You know that spot where the oyster bar is about 20 yards off the marsh paralleling it and the water is 2' deeper there on low tide then the surrounding area. If you start fishing it about an hour before dead low and thru the tide change for an hour or so specks and reds lay in there


----------



## StillSearchin (Apr 9, 2007)

Nov 3rd.
Right here:


----------



## 1BadF350 (Jul 19, 2006)

finger_mullet said:


> todd,
> 
> do you have a fly rod?
> 
> Darin


lol


----------



## speckhunter80 (Oct 3, 2011)

StillSearchin said:


> Nov 3rd.
> Right here:
> View attachment 9835


SPOT BURN


----------



## Skyler0170 (Aug 4, 2013)

I can get up to it in a skiff?


----------



## Skyler0170 (Aug 4, 2013)

StillSearchin said:


> Nov 3rd.
> Right here:
> View attachment 9835


Can I get to it in a skiff?

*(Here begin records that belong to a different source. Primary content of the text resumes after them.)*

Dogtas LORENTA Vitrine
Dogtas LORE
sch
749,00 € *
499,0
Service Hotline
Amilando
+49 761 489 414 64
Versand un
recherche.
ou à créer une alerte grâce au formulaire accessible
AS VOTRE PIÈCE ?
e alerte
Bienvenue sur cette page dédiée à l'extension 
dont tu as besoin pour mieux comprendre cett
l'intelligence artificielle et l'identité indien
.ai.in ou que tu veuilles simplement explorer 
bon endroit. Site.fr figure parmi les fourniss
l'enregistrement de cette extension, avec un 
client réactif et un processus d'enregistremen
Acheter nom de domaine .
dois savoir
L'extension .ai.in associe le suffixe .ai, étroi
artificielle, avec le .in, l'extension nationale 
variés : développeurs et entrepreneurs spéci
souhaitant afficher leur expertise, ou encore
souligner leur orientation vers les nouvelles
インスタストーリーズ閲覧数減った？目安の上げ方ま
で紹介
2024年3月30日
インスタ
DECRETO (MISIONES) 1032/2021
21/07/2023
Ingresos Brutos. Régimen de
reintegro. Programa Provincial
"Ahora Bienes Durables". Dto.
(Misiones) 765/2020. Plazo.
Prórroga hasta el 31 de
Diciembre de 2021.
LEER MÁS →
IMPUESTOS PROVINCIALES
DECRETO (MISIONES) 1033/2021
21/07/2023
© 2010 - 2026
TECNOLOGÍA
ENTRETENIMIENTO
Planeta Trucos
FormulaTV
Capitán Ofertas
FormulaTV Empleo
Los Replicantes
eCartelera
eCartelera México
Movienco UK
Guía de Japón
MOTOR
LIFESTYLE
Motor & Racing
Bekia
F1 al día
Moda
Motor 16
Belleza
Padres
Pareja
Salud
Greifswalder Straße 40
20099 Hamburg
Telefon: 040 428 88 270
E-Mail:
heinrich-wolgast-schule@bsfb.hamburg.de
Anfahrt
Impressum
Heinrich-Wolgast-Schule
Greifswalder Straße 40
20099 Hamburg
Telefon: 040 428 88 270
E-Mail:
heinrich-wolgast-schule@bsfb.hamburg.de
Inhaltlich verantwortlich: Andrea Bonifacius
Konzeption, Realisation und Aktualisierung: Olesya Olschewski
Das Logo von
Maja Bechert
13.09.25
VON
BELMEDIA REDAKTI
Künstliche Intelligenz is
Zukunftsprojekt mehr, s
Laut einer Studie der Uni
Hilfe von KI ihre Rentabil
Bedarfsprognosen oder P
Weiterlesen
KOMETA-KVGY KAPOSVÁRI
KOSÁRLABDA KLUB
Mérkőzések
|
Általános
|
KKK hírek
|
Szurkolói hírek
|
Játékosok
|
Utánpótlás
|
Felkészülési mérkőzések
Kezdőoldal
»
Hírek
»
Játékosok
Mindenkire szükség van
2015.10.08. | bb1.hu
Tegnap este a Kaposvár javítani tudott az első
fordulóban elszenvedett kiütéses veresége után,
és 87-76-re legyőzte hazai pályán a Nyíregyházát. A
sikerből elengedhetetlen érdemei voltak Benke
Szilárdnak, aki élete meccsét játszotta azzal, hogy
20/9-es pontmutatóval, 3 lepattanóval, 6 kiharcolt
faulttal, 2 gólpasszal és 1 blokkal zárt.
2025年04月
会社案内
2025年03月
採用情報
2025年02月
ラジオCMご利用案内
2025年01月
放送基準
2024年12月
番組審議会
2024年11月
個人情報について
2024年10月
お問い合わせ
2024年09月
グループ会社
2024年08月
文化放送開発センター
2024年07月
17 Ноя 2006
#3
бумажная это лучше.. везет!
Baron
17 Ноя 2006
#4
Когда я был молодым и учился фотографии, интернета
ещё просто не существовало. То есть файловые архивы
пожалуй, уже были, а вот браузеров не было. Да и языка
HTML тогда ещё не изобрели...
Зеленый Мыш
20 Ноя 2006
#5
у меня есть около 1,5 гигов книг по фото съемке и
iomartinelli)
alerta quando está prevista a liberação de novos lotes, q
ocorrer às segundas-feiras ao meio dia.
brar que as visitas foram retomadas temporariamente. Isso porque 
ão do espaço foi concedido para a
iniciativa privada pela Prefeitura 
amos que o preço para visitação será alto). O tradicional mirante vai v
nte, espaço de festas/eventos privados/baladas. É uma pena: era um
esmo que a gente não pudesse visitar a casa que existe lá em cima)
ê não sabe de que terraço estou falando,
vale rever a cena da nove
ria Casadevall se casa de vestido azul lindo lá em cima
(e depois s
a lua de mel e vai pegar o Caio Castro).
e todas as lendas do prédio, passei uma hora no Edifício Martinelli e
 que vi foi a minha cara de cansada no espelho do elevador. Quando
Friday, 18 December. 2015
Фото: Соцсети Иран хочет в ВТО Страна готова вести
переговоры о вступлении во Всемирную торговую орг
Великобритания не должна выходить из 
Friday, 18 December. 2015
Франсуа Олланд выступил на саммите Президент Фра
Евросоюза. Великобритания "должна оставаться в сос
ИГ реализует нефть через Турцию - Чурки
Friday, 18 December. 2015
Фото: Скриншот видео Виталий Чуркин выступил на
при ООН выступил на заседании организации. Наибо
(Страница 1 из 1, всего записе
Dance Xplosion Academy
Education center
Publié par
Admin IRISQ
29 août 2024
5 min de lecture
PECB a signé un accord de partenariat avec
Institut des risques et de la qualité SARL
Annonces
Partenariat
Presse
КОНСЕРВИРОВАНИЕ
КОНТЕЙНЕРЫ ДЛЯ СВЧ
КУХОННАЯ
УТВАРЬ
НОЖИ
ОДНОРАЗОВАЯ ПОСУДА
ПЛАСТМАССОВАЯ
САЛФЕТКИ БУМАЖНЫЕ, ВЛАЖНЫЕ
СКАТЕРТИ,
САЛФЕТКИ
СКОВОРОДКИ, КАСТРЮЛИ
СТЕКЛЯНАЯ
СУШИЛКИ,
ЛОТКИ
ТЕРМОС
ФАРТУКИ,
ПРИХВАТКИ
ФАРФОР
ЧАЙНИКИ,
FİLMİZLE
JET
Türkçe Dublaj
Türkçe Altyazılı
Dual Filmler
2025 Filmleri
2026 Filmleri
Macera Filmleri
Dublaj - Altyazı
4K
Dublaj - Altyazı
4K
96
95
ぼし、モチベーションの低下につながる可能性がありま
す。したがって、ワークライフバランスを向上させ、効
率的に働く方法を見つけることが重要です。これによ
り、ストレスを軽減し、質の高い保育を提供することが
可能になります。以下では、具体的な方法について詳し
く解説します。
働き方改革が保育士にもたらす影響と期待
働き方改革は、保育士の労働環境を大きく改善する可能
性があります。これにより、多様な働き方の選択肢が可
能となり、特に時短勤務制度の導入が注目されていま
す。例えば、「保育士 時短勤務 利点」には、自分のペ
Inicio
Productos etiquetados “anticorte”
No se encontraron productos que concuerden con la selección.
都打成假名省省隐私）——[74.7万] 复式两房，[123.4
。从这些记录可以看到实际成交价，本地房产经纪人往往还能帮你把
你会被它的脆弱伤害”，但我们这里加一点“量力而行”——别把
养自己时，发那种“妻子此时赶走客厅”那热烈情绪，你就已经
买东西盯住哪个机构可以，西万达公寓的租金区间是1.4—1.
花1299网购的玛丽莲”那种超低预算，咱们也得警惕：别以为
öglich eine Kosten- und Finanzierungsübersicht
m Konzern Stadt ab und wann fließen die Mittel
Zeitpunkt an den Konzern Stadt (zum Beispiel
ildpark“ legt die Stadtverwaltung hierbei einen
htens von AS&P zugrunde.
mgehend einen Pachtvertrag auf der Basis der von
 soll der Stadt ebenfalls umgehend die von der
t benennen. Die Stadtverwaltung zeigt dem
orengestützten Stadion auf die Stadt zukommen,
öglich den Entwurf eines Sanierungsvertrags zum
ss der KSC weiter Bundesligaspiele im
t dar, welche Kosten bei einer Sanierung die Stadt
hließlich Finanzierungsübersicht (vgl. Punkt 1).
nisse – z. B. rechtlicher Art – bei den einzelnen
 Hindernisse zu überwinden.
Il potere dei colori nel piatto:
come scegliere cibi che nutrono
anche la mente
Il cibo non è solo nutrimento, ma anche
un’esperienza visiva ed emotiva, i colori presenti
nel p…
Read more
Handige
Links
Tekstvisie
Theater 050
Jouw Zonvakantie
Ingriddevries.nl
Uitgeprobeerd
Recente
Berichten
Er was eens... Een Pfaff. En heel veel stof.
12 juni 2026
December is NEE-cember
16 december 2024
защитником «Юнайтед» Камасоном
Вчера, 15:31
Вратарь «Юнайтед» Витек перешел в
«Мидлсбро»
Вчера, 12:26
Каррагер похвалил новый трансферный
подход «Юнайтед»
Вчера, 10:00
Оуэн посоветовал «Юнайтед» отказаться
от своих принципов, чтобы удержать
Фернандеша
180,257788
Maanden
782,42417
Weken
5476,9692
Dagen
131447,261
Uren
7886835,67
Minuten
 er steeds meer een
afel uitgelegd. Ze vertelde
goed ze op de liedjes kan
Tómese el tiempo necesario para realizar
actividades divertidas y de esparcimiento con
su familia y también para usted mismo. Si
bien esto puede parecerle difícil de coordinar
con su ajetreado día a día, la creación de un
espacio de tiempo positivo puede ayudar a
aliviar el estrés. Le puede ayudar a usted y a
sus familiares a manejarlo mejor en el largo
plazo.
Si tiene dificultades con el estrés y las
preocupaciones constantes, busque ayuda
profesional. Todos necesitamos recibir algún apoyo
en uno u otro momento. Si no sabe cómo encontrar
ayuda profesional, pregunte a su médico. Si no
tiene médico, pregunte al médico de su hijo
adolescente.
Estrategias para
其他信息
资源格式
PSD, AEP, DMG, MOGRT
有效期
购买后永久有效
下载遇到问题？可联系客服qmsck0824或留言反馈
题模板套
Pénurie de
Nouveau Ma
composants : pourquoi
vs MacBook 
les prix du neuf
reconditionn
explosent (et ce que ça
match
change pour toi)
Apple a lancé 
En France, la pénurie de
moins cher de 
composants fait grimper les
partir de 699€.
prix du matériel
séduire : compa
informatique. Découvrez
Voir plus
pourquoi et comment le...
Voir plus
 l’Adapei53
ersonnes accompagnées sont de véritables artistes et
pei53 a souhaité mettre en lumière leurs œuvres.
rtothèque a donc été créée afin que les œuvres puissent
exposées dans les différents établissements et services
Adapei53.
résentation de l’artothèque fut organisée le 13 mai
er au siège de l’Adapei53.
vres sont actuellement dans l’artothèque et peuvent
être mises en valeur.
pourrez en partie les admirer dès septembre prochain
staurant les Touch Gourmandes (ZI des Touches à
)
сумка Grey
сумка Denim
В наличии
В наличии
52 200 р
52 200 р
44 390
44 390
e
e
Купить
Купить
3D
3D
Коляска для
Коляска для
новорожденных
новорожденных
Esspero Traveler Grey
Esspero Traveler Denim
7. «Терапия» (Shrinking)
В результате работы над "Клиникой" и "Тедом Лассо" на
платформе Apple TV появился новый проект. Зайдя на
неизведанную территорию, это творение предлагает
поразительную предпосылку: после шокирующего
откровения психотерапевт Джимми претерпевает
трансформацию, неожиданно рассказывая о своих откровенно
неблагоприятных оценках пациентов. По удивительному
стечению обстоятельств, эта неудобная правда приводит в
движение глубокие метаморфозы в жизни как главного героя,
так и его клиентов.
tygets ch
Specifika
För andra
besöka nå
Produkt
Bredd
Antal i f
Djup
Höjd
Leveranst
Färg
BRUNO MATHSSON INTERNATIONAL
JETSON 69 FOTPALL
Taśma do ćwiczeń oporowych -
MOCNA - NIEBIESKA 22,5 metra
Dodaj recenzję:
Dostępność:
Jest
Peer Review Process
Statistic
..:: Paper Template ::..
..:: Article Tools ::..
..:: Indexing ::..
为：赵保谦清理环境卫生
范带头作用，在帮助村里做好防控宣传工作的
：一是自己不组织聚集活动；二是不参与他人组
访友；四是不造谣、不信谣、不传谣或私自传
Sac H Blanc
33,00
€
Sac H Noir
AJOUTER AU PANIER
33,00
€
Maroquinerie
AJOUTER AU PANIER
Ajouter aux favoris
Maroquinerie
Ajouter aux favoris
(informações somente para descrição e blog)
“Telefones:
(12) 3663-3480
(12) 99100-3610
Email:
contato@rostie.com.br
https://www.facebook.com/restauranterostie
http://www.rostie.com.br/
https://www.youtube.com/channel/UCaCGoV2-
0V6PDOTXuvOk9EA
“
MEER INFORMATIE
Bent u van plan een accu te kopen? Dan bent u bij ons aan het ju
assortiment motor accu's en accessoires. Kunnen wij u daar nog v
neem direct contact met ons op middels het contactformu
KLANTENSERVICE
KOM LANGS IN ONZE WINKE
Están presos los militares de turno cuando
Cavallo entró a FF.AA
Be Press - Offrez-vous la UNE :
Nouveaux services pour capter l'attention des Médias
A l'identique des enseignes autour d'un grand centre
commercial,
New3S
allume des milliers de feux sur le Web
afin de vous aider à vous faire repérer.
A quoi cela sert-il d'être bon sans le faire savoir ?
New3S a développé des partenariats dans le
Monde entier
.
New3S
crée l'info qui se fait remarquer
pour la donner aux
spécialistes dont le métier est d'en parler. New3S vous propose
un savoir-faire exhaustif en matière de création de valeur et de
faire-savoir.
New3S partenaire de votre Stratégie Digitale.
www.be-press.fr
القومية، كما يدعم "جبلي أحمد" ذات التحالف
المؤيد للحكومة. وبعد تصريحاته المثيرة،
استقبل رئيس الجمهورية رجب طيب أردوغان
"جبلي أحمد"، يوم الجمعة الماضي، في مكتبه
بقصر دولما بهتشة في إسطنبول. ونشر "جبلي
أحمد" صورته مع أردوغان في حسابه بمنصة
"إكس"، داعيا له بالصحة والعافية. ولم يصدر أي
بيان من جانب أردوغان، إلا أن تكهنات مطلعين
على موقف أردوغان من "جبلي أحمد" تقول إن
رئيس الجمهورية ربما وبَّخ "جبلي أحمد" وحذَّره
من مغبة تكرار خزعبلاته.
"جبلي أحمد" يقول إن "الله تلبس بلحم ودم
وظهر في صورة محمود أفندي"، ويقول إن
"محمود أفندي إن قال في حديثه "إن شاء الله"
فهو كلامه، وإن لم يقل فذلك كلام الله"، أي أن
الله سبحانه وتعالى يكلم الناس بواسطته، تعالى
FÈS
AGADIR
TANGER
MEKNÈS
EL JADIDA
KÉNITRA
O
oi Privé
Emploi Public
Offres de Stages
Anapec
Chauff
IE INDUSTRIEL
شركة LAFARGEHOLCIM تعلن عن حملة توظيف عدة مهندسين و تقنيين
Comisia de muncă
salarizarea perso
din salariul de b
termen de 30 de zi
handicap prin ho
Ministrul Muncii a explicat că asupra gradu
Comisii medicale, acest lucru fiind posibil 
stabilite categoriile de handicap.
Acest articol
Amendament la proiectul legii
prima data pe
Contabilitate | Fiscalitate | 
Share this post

And where is it at I can't find it.


----------



## speckhunter80 (Oct 3, 2011)

Try entering the coordinates in google earth


----------



## Rockfish1 (Apr 8, 2005)

most near any of the flats in New River, from a couple hours before high tide til a couple hours after the turn...


----------



## speckhunter80 (Oct 3, 2011)

Rockfish1 said:


> most near any of the flats in New River, from a couple hours before high tide til a couple hours after the turn...


Liar, liar...pants on fire


----------



## StillSearchin (Apr 9, 2007)

Skyler0170 said:


> Can I get to it in a skiff? And where is it at I can't find it.


Damn, do I need to take you by the hand? 
Note that this is the Pier & Surf Forum. I'm not sure what you mean by a skiff, but you can slip on a pair of muck boots and walk there from the parking lot at the boat launch area.


----------



## NC KingFisher (Nov 20, 2011)

Well mr.muck boots, I believe a skiff is a form of boat, usually flat bottomed


----------



## Bullred (Mar 13, 2010)

Watch out for alligators.


----------



## StillSearchin (Apr 9, 2007)

NC KingFisher said:


> Well mr.muck boots, I believe a skiff is a form of boat, usually flat bottomed


And there are other types of skiffs that have sails and daggerboards.


----------



## NC KingFisher (Nov 20, 2011)

I wish I knew what that was.......sounds like some rich folk sailin stuff


----------



## StillSearchin (Apr 9, 2007)

Skyler,
Sorry if I was short with you.
I thought you were looking for places you could access on foot. 
Yes, you can get to this spot with a small shallow draft boat. 
The place shown is Oyster Crk between Davis and Stacy.


----------



## WalkingFumble (Apr 24, 2012)

Try being helpful instead of being an asshole.


----------